Era Uma Vez Eu, Verônica (Marcelo Gomes, 2012)

A profissão, o sexo e a vida

Por Ivan Amaral*


Marcelo Gomes, diretor de Cinema, Aspirinas e Urubus e Viajo porque preciso, volto porque te amo (este último dirigido em parceria com Karim Ainouz), volta às telas com uma personagem à procura da maturidade. Hermila Guedes interpreta Verônica, uma médica em formação que começa a clinicar ao mesmo tempo em que cuida do pai, doente do coração, que mora com ela. A vida da personagem começa e termina sempre no presente, no momento em que Verônica decide ser ela mesma. Em busca de uma verdade interior, a personagem de Marcelo Gomes, que também assina o roteiro, observa o mundo à sua volta e se pergunta como é ser feliz. Esta premissa, que parece simples, desenreda um caminho complexo que permite um diálogo com o fluxo de consciência da protagonista. Verônica caminha em um terreno dividido, onde a maturidade ora está na profissão e no relacionamento amoroso com compromisso (a moral de seu pai), ora no sexo sem compromisso e na dúvida quanto à carreira médica.

A primeira cena do filme nos mostra Verônica transando com quatro amigos, mulheres e homens, na praia. Um deles é Gustavo, interpretado por João Miguel, com quem ela também assume um relacionamento a dois. Esta relação é uma questão entre eles e o pai de Verônica, que não sabe das aventuras sexuais da filha. Verônica chega a dizer ao pai que quer se casar com Gustavo, mas desmente depois. O pai, no entanto, não gostaria de ter Gustavo como genro, ele quer apenas que a filha tenha uma profissão e que seja feliz.

A autoridade, como a representada no campo familiar, é experimentada pela primeira vez por Verônica quando começa a clinicar. Ela se depara com os mais diversos pacientes, mas não consegue, em um primeiro momento, se comportar como médica. A ausência de autoridade a leva a ser condescendente com a vontade de seus pacientes, o que faz com que Verônica tenha a simpatia deles, mas não a da direção do hospital. Mesmo após uma conversa na qual sua autoridade é demandada, ela continua a satisfazê-los.

Após uma festa à noite e a tentativa de uma transa com um rapaz desconhecido após embebedar-se, Verônica é mostrada no hospital, onde recebe um paciente que não quer se sentar e que exige um exame do coração. Após tentativas frustradas de ordenar que ele se sentasse, ela começa a cantar a canção que havia escutado na festa da noite anterior: “está tudo padronizado em nosso coração”. O homem então se senta e a consulta começa. Essa cena torna-se essencial para compreender Verônica e a intenção do diretor.

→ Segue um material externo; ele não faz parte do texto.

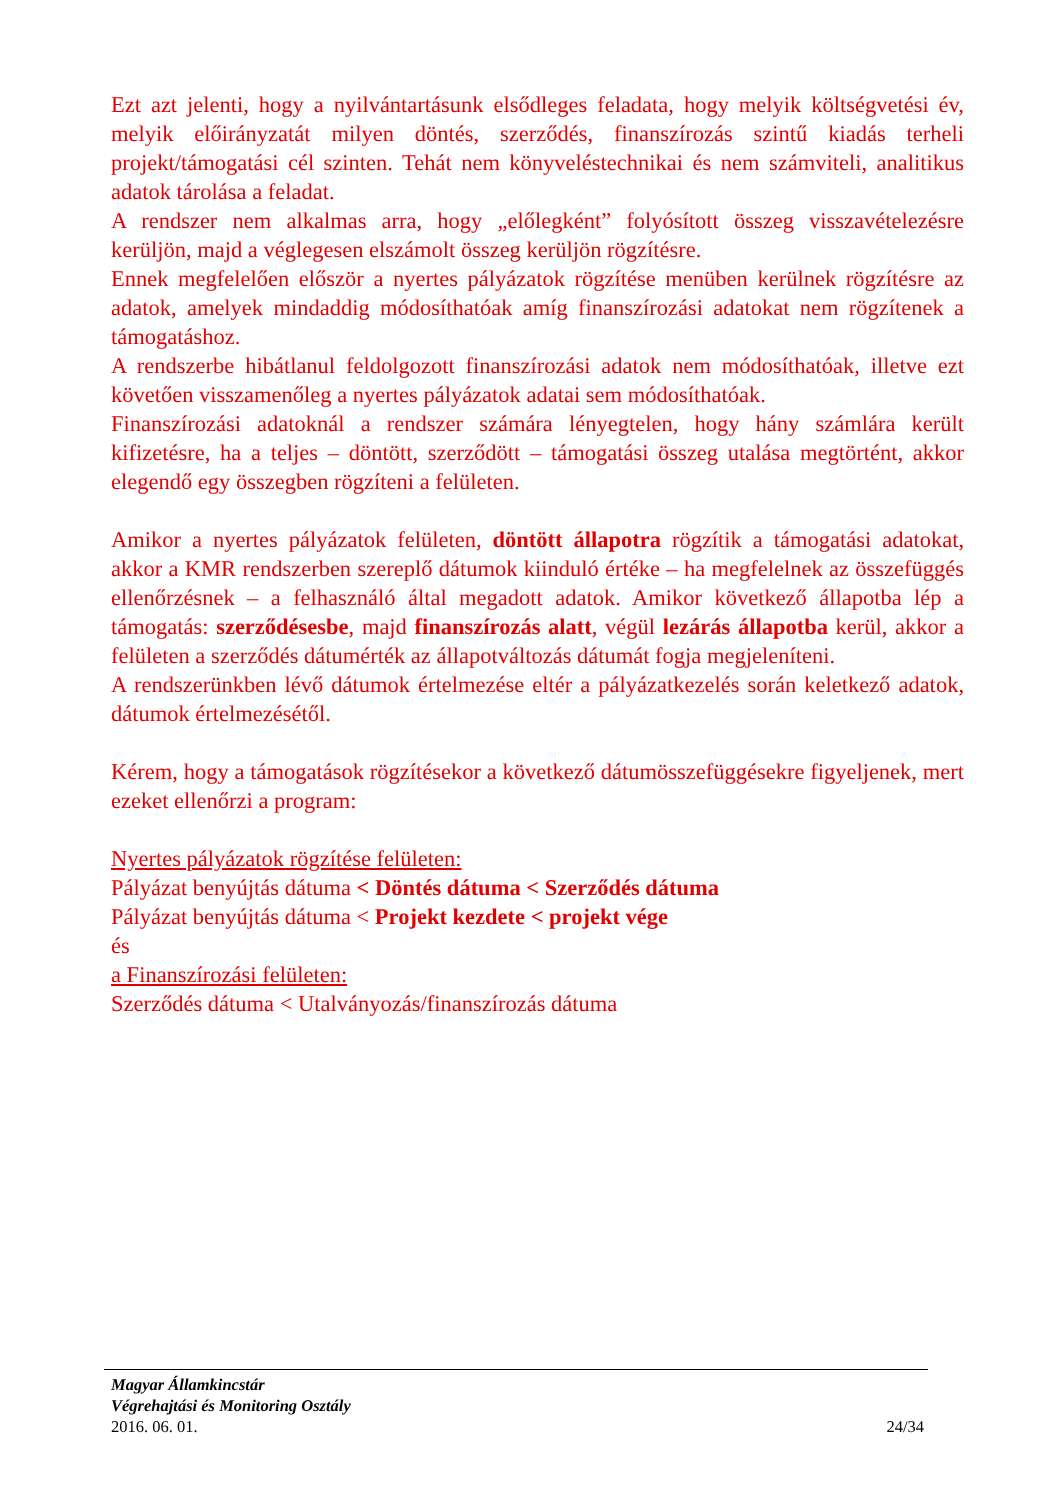Ezt azt jelenti, hogy a nyilvántartásunk elsődleges feladata, hogy melyik költségvetési év, melyik előirányzatát milyen döntés, szerződés, finanszírozás szintű kiadás terheli projekt/támogatási cél szinten. Tehát nem könyveléstechnikai és nem számviteli, analitikus adatok tárolása a feladat.
A rendszer nem alkalmas arra, hogy „előlegként” folyósított összeg visszavételezésre kerüljön, majd a véglegesen elszámolt összeg kerüljön rögzítésre.
Ennek megfelelően először a nyertes pályázatok rögzítése menüben kerülnek rögzítésre az adatok, amelyek mindaddig módosíthatóak amíg finanszírozási adatokat nem rögzítenek a támogatáshoz.
A rendszerbe hibátlanul feldolgozott finanszírozási adatok nem módosíthatóak, illetve ezt követően visszamenőleg a nyertes pályázatok adatai sem módosíthatóak.
Finanszírozási adatoknál a rendszer számára lényegtelen, hogy hány számlára került kifizetésre, ha a teljes – döntött, szerződött – támogatási összeg utalása megtörtént, akkor elegendő egy összegben rögzíteni a felületen.
Amikor a nyertes pályázatok felületen, döntött állapotra rögzítik a támogatási adatokat, akkor a KMR rendszerben szereplő dátumok kiinduló értéke – ha megfelelnek az összefüggés ellenőrzésnek – a felhasználó által megadott adatok. Amikor következő állapotba lép a támogatás: szerződésesbe, majd finanszírozás alatt, végül lezárás állapotba kerül, akkor a felületen a szerződés dátumérték az állapotváltozás dátumát fogja megjeleníteni.
A rendszerünkben lévő dátumok értelmezése eltér a pályázatkezelés során keletkező adatok, dátumok értelmezésétől.
Kérem, hogy a támogatások rögzítésekor a következő dátumösszefüggésekre figyeljenek, mert ezeket ellenőrzi a program:
Nyertes pályázatok rögzítése felületen:
Pályázat benyújtás dátuma < Döntés dátuma < Szerződés dátuma
Pályázat benyújtás dátuma < Projekt kezdete < projekt vége
és
a Finanszírozási felületen:
Szerződés dátuma < Utalványozás/finanszírozás dátuma
Magyar Államkincstár
Végrehajtási és Monitoring Osztály
2016. 06. 01. 24/34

Mais do que assumir a autoridade como médica a protagonista quer ser ela mesma em todos os momentos, a autora de sua própria vida, extravasando uma sinceridade que, ao enfrentar os desafios da profissão, busca uma relação mais rica e humana.

A procura de Verônica, portanto, está além da profissão e do sexo. Estes, os dois pilares de sua vida, se organizam e se desorganizam em uma quase melancólica saída para o projeto do próprio mundo que está criando. A autoridade é apresentada como uma instância que paira sobre nós e que não é percebida de imediato, pois é preciso um fluxo de acasos para se perceber a liberdade de Verônica. Ela, no entanto, não se contradiz quando nos fala em voz over que está mais inclinada para o sexo do que para o relacionamento amoroso, a sua liberação sexual já aconteceu. Este parece ser o marco essencial de sua vida.

A voz over de Verônica, presente do início ao fim do filme, assume o papel de um narrador presente como um protagonista observador do mundo. Os comentários de Verônica traduzem sempre a sua experiência de vida do momento presente, apresentando um movimento no qual o espectador se relaciona com o olhar crítico que ela tem sobre si mesma em relação ao ambiente que a circunda. Essa instância narrativa, elaborada, portanto, não apenas como um simples diário íntimo, acaba por determinar a protagonista como “cúmplice” de si mesma e, principalmente, de sua vida sexual. Quando o filme termina, a última cena repete a primeira, Verônica transa com vários amigos e amigas na praia, e boia na superfície da água do mar. Neste momento não há voz over, apenas a trilha sonora que compreende uma espécie de “silêncio”, em busca da identidade de Verônica, o espectador pode reconhecer, com ou sem julgamento, que suas ações conformam uma expectativa de liberação, tanto a do indivíduo quanto a da própria sociedade. Ao final, a única certeza que podemos ter sobre Verônica é que ela, assim como todos nós, precisa se perguntar: “quem sou eu”?

*Ivan Amaral é graduado em Audiovisual no Senac.